Pujian pagi bukan soal penampilan. Bukan soal indahnya kata-kata atau lamanya waktu doa. Ini tentang sikap hati yang mau menerima. Ini tentang membuka mata rohani untuk melihat bahwa dunia ini bukan terjadi secara kebetulan. Matahari tidak terbit dengan sendirinya. Udara yang Anda hirup tidak muncul begitu saja. Keindahan alam, keteraturan alam semesta, cinta kasih, dan keberadaan hidup manusia semuanya menunjuk kepada Pencipta yang penuh kuasa.
Namun hanya hati yang rendah hati yang dapat melihatnya.
Hanya Orang yang Rendah Hati Dapat Melihat Allah
Banyak orang berjalan dalam hidup ini dengan mata rohani yang buta. Mereka dikelilingi oleh keajaiban, tetapi tidak pernah merasa takjub. Mereka diberkati, tetapi tidak pernah bersyukur. Mereka menganggap hidup adalah hasil dari keberuntungan atau kebetulan. Mengapa? Bukan karena kurangnya bukti akan keberadaan Allah, tetapi karena hati mereka tertutup.
Orang yang sombong berkata, “Saya tidak butuh siapa-siapa. Saya adalah orang yang baik”
Orang yang rendah hati berkata, “Tanpa Tuhan, saya tidak bisa hidup. Saya adalah orang yang berdosa”
Yesus berkata, “Berbahagialah orang yang suci hatinya, karena mereka akan melihat Allah” (Matius 5:8). Kesucian hati ini bukan berasal dari kesempurnaan moral, tetapi dari kerendahan hati dan keterbukaan untuk melihat Tuhan dalam segala sesuatu. Karena kesadaran bahwa tidak ada manusia yang baik di mata Tuhan, orang yang rendah hati selalu memuji Tuhan atas belas kasihan-Nya.
Kerendahan hati adalah lensa untuk melihat dengan jelas. Tanpa kerendahan hati, bahkan mujizat pun terlihat biasa. Tapi dengan kerendahan hati, hal-hal biasa pun menjadi mujizat.
Orang yang rendah hati melihat langit dan berkata, “Terima kasih, Tuhan.”
Mereka menggendong bayi dan berkata, “Engkau sungguh ajaib.”
Mereka melewati cobaan hidup dan berbisik, “Besar setia-Mu, Tuhan.”

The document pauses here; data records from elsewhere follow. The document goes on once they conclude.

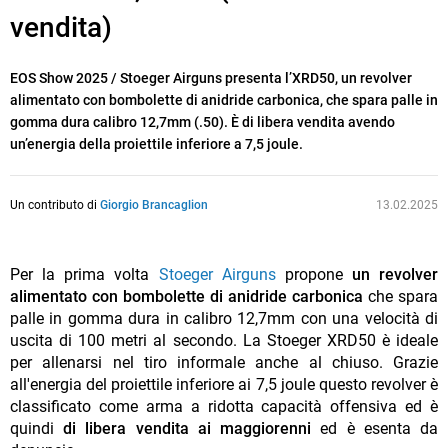
vendita)
EOS Show 2025 / Stoeger Airguns presenta l’XRD50, un revolver
alimentato con bombolette di anidride carbonica, che spara palle in
gomma dura calibro 12,7mm (.50). È di libera vendita avendo
un’energia della proiettile inferiore a 7,5 joule.
Un contributo di
Giorgio Brancaglion
13.02.2025
Per la prima volta
Stoeger Airguns
propone
un revolver
alimentato con bombolette di anidride carbonica
che spara
palle in gomma dura in calibro 12,7mm con una velocità di
uscita di 100 metri al secondo. La Stoeger XRD50 è ideale
per allenarsi nel tiro informale anche al chiuso. Grazie
all'energia del proiettile inferiore ai 7,5 joule questo revolver è
classificato come arma a ridotta capacità offensiva ed è
quindi
di libera vendita ai maggiorenni
ed è esenta da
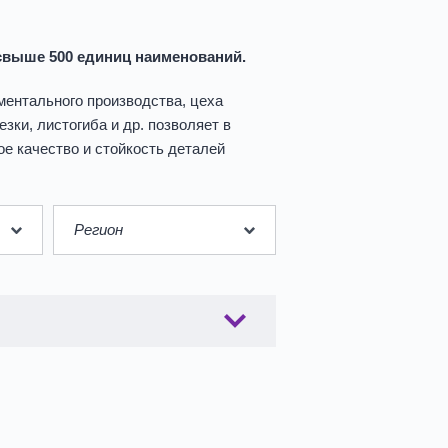
свыше 500 единиц наименований.
ментального производства, цеха
зки, листогиба и др. позволяет в
е качество и стойкость деталей
Регион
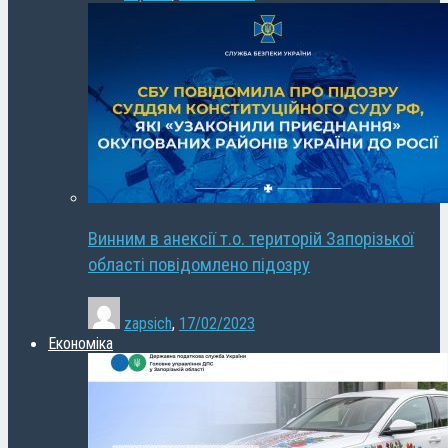
Винним в анексії т.о. територій Запорізької
області повідомлено підозру
zapsich
,
17/02/2023
Економіка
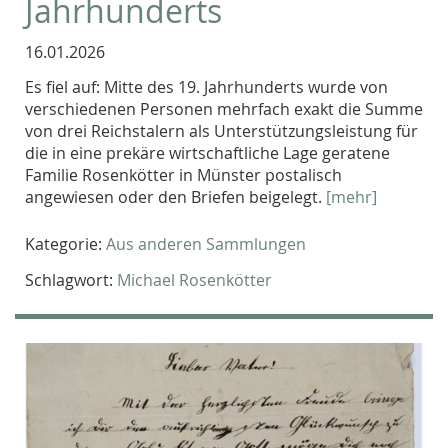
Jahrhunderts
16.01.2026
Es fiel auf: Mitte des 19. Jahrhunderts wurde von
verschiedenen Personen mehrfach exakt die Summe
von drei Reichstalern als Unterstützungsleistung für
die in eine prekäre wirtschaftliche Lage geratene
Familie Rosenkötter in Münster postalisch
angewiesen oder den Briefen beigelegt.
[mehr]
Kategorie:
Aus anderen Sammlungen
Schlagwort:
Michael Rosenkötter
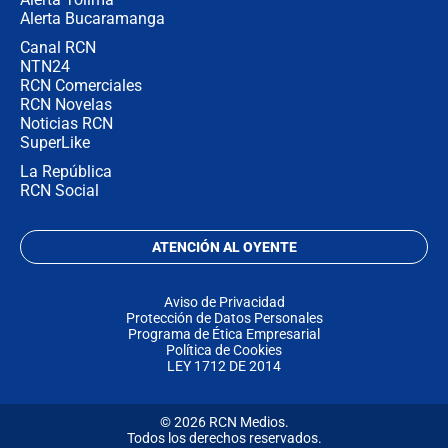
Alerta Bucaramanga
Canal RCN
NTN24
RCN Comerciales
RCN Novelas
Noticias RCN
SuperLike
La República
RCN Social
ATENCIÓN AL OYENTE
Aviso de Privacidad
Protección de Datos Personales
Programa de Ética Empresarial
Política de Cookies
LEY 1712 DE 2014
© 2026 RCN Medios.
Todos los derechos reservados.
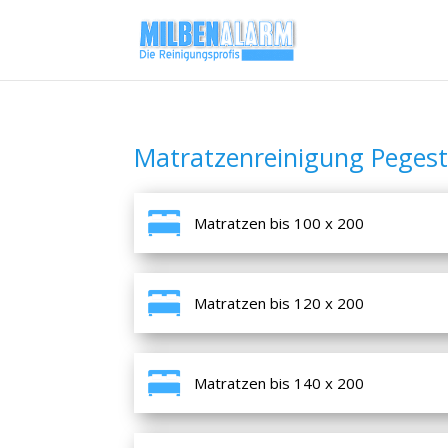
Matratzenreinigung Pegest
Matratzen bis 100 x 200
Matratzen bis 120 x 200
Matratzen bis 140 x 200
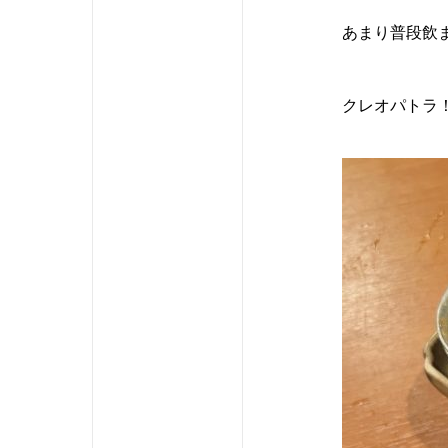
あまり普段飲
クレオパトラ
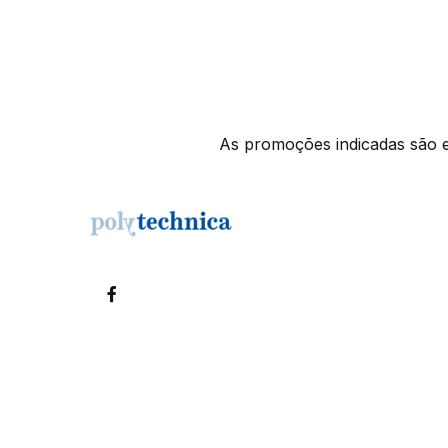
As promoções indicadas são ex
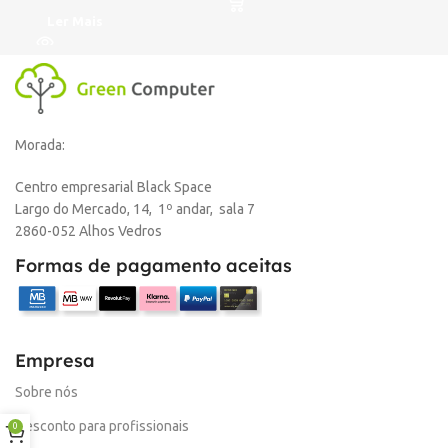
Ler Mais
L
Morada:
Centro empresarial Black Space
Largo do Mercado, 14, 1º andar, sala 7
2860-052 Alhos Vedros
Formas de pagamento aceitas
Empresa
Sobre nós
Desconto para profissionais
0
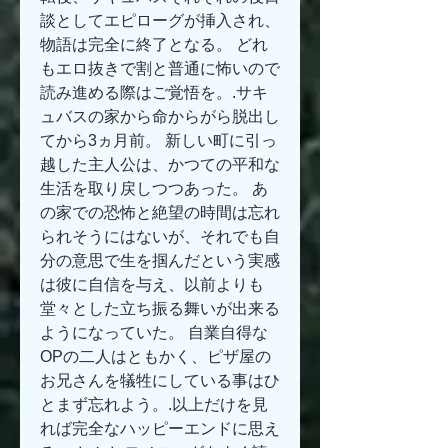
談としてエピローグが挿入され、
物語は完全に終了となる。 どれ
もエロ抜きで割と普通に怖いので
読み進める際はご覚悟を。.サキ
ュバスの家から命からがら脱出し
てから3ヵ月前。 新しい町に引っ
越した主人公は、かつての平和な
生活を取り戻しつつあった。 あ
の家での恐怖と絶望の時間は忘れ
られそうにはないが、それでも自
分の意思で生を掴んだという実感
は彼に自信を与え、以前よりも
堂々とした立ち振る舞いが出来る
ようになっていた。 自業自得な
OPの二人はともかく、ピザ屋の
お兄さんを犠牲にしている事はひ
とまず忘れよう。.以上だけを見
れば完全なハッピーエンドに思え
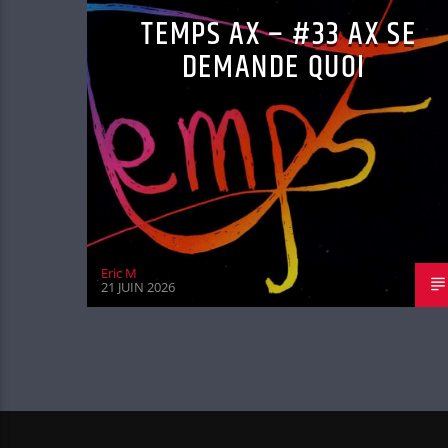
TEMPS AX – #33 AX SE
DEMANDE QUOI
Eric M
21 JUIN 2026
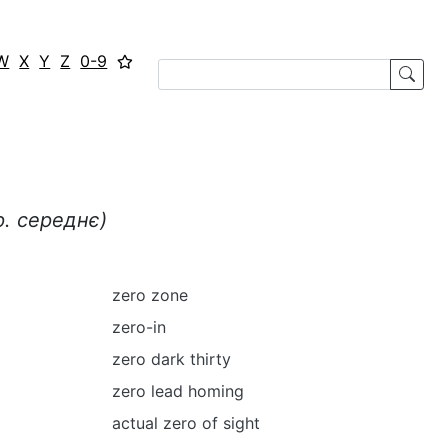
W
X
Y
Z
0-9
р. середнє)
zero zone
zero-in
zero dark thirty
zero lead homing
actual zero of sight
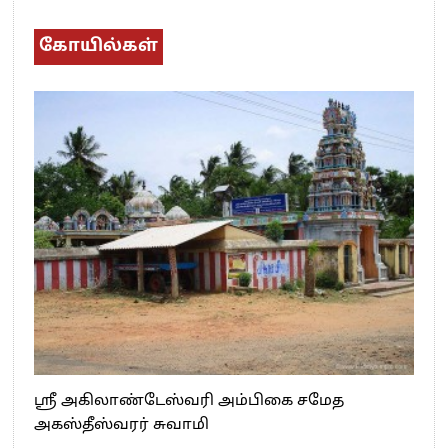
கோயில்கள்
ஸ்ரீ அகிலாண்டேஸ்வரி அம்பிகை சமேத
அகஸ்தீஸ்வரர் சுவாமி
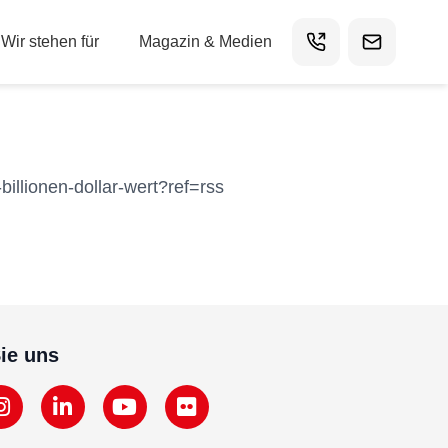
Wir stehen für
Magazin & Medien
illionen-dollar-wert?ref=rss
ie uns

Hanya orang yang rendah hati yang benar-benar bisa memuji Tuhan, karena mereka sadar bahwa semua yang mereka miliki berasal dari kasih karunia (Sola Gratia).
Ucapan Syukur Adalah Kesaksian Kita
Mazmur 92 berkata bahwa “adalah baik untuk menyanyikan syukur kepada TUHAN.” Bukan hanya karena Tuhan layak dipuji—yang memang benar—tetapi karena ucapan syukur itu mengubah diri kita. Bersyukur mengalihkan fokus kita dari kekurangan kepada kelimpahan. Bersyukur membungkam iri hati dan membangkitkan sukacita. Bersyukur membungkus penderitaan dengan sukacita dalam Tuhan. Dan yang terpenting, bersyukur adalah kesaksian bagi dunia bahwa Allah hidup dan hadir, karena manusia diciptakan untuk kemuliaan-Nya.
Ketika Anda memulai hari dengan pujian, Anda tidak hanya memuliakan Tuhan—Anda juga mempersiapkan hati untuk menjadi berkat bagi orang lain. Hati yang bersyukur akan berbicara dengan penuh damai. Jiwa yang menyembah akan berjalan dengan bijaksana. Orang yang tahu bagaimana memuji Tuhan di pagi hari, akan lebih kuat menghadapi malam yang gelap.
Mazmur berkata: “memberitakan kasih setia-Mu di waktu pagi, dan kesetiaan-Mu di waktu malam.” Inilah ritme kehidupan yang tertanam dalam penyembahan. Pujian di pagi hari menjadi bahan bakar, dan refleksi di malam hari menjadi jangkar. Kita melihat ke belakang dan berkata, “Walau hari ini sulit, Tuhan tetap setia.”
Dunia Ini Bukan Kebetulan
Lihatlah sekeliling. Sayap kupu-kupu yang halus, debur ombak di lautan, tangisan bayi yang baru lahir, struktur otak manusia, pergantian musim—semuanya adalah tanda-tanda dari Pencipta yang agung dan berkuasa.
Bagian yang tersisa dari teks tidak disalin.